This is something I don't fully understand, so it's hard for me to summarize it or find the shortest relevant quote to share with you. Sorry.
[TL;DR]Keybase sounds a little bit like a filesystem similar to
IPFS, but with encryption built-in and made super easy. You don't have to know someone's Keybase account info to connect with them. You can create encrypted, shared files/folders with someone who doesn't even have a Keybase account. If you only know them on Twitter, you can use their Twitter account name, and Keybase will allow them (and you?) to link the Twitter handle to their Keybase account (when they finally create one).
For more info, check out this page on Keybase, which is more colorful and has lots of pictures and visually pleasing things and is written by someone who knows what they're talking about:
https://keybase.io/i...e-keybase-filesystem[/TL;DR]It has public directories shared with everyone as well as private ones, shared with no one or only the people you select.
Quote related to Public directories:
Public, signed directories for everyone in the world
You can now write data in a very special place:
/keybase/public/yourname
Every file you write in there is signed.
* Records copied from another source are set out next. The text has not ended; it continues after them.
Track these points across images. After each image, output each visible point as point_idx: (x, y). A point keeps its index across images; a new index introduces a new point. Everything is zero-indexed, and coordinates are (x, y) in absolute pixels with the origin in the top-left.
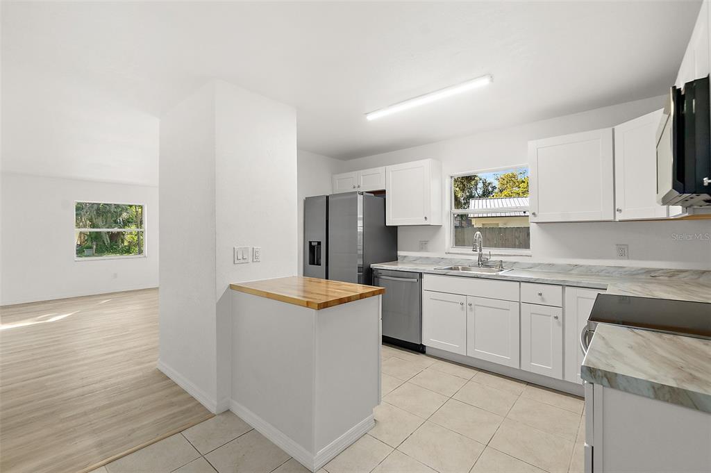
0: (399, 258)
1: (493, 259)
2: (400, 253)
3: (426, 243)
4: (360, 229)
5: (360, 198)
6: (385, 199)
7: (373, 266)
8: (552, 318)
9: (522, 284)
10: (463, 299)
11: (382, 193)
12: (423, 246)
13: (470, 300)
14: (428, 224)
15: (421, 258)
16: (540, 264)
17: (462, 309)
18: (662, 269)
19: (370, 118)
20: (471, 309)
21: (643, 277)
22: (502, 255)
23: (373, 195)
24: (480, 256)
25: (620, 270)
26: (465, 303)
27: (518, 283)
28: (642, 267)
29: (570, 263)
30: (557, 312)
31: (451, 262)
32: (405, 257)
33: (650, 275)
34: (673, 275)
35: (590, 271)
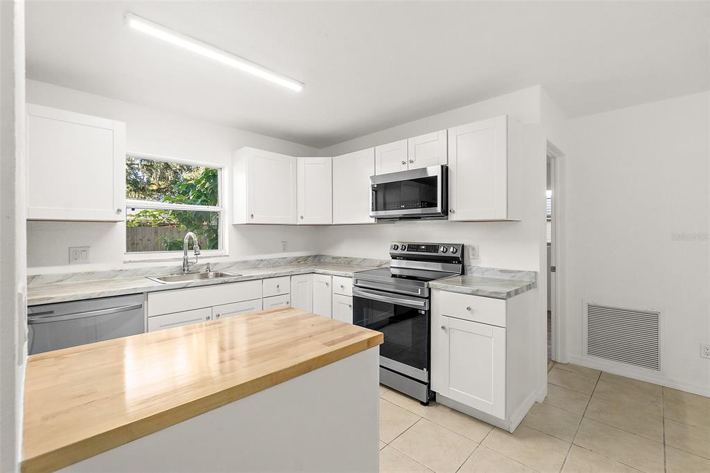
3: (85, 249)
10: (208, 312)
12: (76, 254)
13: (217, 310)
15: (74, 275)
16: (237, 263)
18: (302, 257)
24: (186, 260)
26: (210, 316)
28: (294, 256)
29: (257, 258)
30: (286, 298)
31: (135, 274)
32: (34, 277)
33: (298, 261)
34: (306, 260)
35: (269, 264)
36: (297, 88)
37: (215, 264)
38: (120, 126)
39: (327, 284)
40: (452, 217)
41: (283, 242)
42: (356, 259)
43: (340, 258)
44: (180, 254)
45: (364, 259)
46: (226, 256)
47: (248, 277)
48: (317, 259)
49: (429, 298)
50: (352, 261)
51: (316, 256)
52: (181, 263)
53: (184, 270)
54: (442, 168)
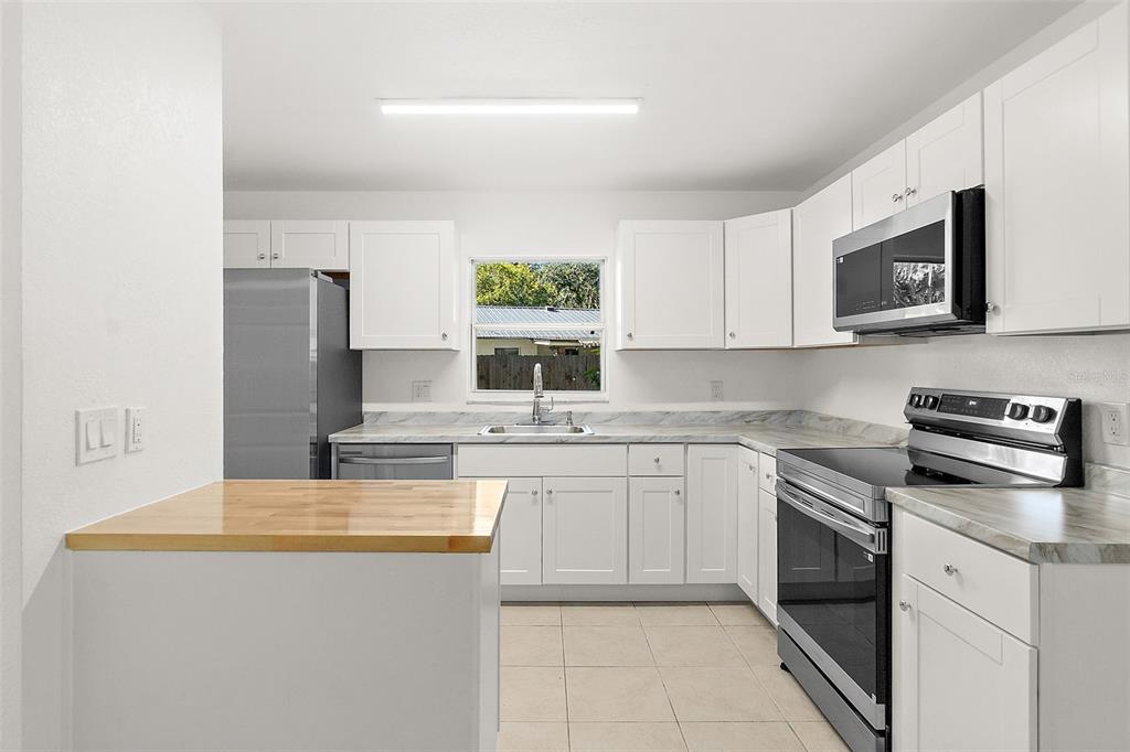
0: (365, 417)
1: (557, 409)
2: (367, 407)
3: (428, 384)
4: (313, 356)
5: (313, 284)
6: (348, 292)
7: (333, 437)
8: (672, 496)
9: (631, 446)
10: (535, 484)
11: (342, 278)
12: (420, 391)
13: (549, 484)
14: (449, 347)
15: (415, 414)
16: (620, 414)
17: (535, 501)
18: (754, 412)
19: (388, 109)
20: (550, 501)
21: (738, 423)
22: (570, 403)
23: (331, 280)
24: (536, 405)
25: (715, 416)
26: (539, 491)
27: (625, 447)
28: (740, 409)
29: (663, 410)
30: (678, 484)
31: (478, 420)
32: (381, 414)
33: (745, 420)
34: (764, 417)
35: (683, 420)
36: (631, 109)
37: (586, 414)
38: (446, 227)
39: (751, 468)
40: (994, 324)
41: (713, 382)
42: (856, 423)
43: (831, 418)
44: (528, 396)
45: (870, 425)
46: (604, 402)
47: (601, 437)
48: (793, 418)
50: (849, 427)
51: (790, 413)
52: (530, 409)
53: (534, 419)
54: (958, 198)
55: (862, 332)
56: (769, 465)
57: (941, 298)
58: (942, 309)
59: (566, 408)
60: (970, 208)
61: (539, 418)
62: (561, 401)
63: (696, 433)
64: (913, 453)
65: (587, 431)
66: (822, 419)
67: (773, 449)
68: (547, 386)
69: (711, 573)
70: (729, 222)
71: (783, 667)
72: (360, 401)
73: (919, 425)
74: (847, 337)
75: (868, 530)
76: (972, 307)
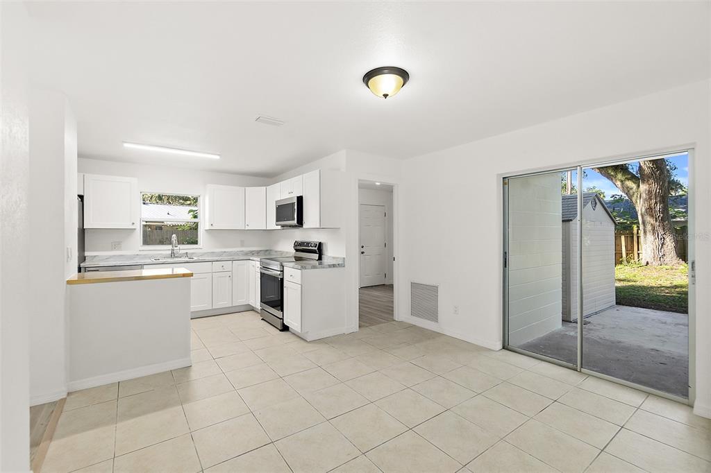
0: (86, 258)
1: (182, 251)
3: (120, 243)
6: (83, 204)
7: (82, 265)
8: (228, 278)
9: (213, 262)
12: (117, 245)
16: (208, 252)
21: (250, 254)
24: (173, 250)
25: (242, 252)
27: (211, 262)
28: (250, 250)
29: (223, 251)
30: (230, 274)
31: (145, 257)
32: (95, 256)
33: (252, 253)
34: (258, 252)
35: (230, 254)
36: (218, 157)
37: (194, 252)
39: (252, 265)
40: (304, 226)
44: (170, 247)
46: (200, 248)
48: (268, 252)
49: (283, 271)
51: (267, 250)
52: (170, 252)
53: (171, 255)
54: (298, 197)
55: (283, 226)
56: (258, 264)
57: (294, 220)
58: (295, 222)
59: (186, 251)
60: (300, 199)
61: (173, 255)
62: (184, 248)
63: (236, 258)
64: (295, 257)
65: (195, 258)
66: (276, 252)
67: (259, 259)
68: (179, 243)
69: (241, 301)
70: (247, 188)
71: (262, 319)
72: (84, 251)
73: (297, 250)
74: (279, 227)
75: (279, 273)
76: (300, 222)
There's no manual signing process, no taring or gzipping, no detached sigs. Instead, everything in this folder appears as plaintext files on everyone's computers. You can even open /keybase/public/yourname in your Finder or Explorer and drag things in.
Quote related to Private directories:
But there's more!
Keybase mounts end-to-end encrypted folders in /keybase/private.
/keybase/private/{people}
This is your own encrypted folder, just for you:
/keybase/private/yourname
And here's a folder only you and I can read. You don't have to create this folder, it implicitly exists.
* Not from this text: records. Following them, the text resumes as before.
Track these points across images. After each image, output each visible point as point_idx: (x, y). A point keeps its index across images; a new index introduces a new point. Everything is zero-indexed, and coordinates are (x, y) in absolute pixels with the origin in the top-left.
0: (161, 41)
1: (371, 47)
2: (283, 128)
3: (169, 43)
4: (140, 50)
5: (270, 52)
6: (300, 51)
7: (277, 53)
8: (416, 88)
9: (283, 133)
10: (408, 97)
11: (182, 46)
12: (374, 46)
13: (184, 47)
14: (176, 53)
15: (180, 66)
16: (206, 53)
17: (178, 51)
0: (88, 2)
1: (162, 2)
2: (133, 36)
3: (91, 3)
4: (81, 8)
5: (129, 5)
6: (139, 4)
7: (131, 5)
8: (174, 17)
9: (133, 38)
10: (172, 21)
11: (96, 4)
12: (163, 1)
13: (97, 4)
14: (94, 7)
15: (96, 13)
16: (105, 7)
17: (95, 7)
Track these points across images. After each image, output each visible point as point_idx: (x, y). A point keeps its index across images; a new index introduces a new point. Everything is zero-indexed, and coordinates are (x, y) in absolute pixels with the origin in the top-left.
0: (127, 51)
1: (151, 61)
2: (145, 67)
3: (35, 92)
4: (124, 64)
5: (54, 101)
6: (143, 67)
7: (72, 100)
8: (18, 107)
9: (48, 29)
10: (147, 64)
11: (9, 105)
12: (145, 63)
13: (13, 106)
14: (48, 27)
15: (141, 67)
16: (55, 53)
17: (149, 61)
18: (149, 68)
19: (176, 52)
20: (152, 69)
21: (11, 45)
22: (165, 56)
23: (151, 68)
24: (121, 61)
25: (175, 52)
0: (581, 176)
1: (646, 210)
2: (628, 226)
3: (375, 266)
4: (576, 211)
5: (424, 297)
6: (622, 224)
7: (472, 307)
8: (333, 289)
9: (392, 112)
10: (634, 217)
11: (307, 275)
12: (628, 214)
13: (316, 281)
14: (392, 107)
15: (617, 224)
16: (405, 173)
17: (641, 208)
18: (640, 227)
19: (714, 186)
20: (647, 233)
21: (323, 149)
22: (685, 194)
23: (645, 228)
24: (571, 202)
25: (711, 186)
/keybase/private/yourname,chris
Again, maybe you know me on twitter, and prefer to assert that:
/keybase/private/yourname,malgorithms@twitter
These folders are encrypted using only your device-specific keys and mine.
The Keybase servers do not have private keys that can read this data. Nor can they inject any public keys into this process, to trick you into encrypting for extra parties. Your and my key additions and removals are signed by us into a public merkle tree, which in turn is hashed into the Bitcoin block chain to prevent a forking attack.
And more about sharing with people who don't even use Keybase (yet):
Frictionless sharing
Soon, you'll be able to throw data into /keybase/private/yourname,pal@twitter, even if that Twitter user hasn't joined Keybase yet. Your app will encrypt just for you and then awake and rekey in the background when that Twitter user joins and announces a key.
And it may even answer
the question about signing code which was asked by f0dder a few days ago:
Encryption's a pleasure...but what about verifying some source code release or announcement online? Keybase to the rescue; files, messages, streams: all can be signed, encrypted, decrypted, verified, with a keybase username.
Verifying a signature from someone you don't know will summarize all their public accounts and check them for you to make sure the signatures match up.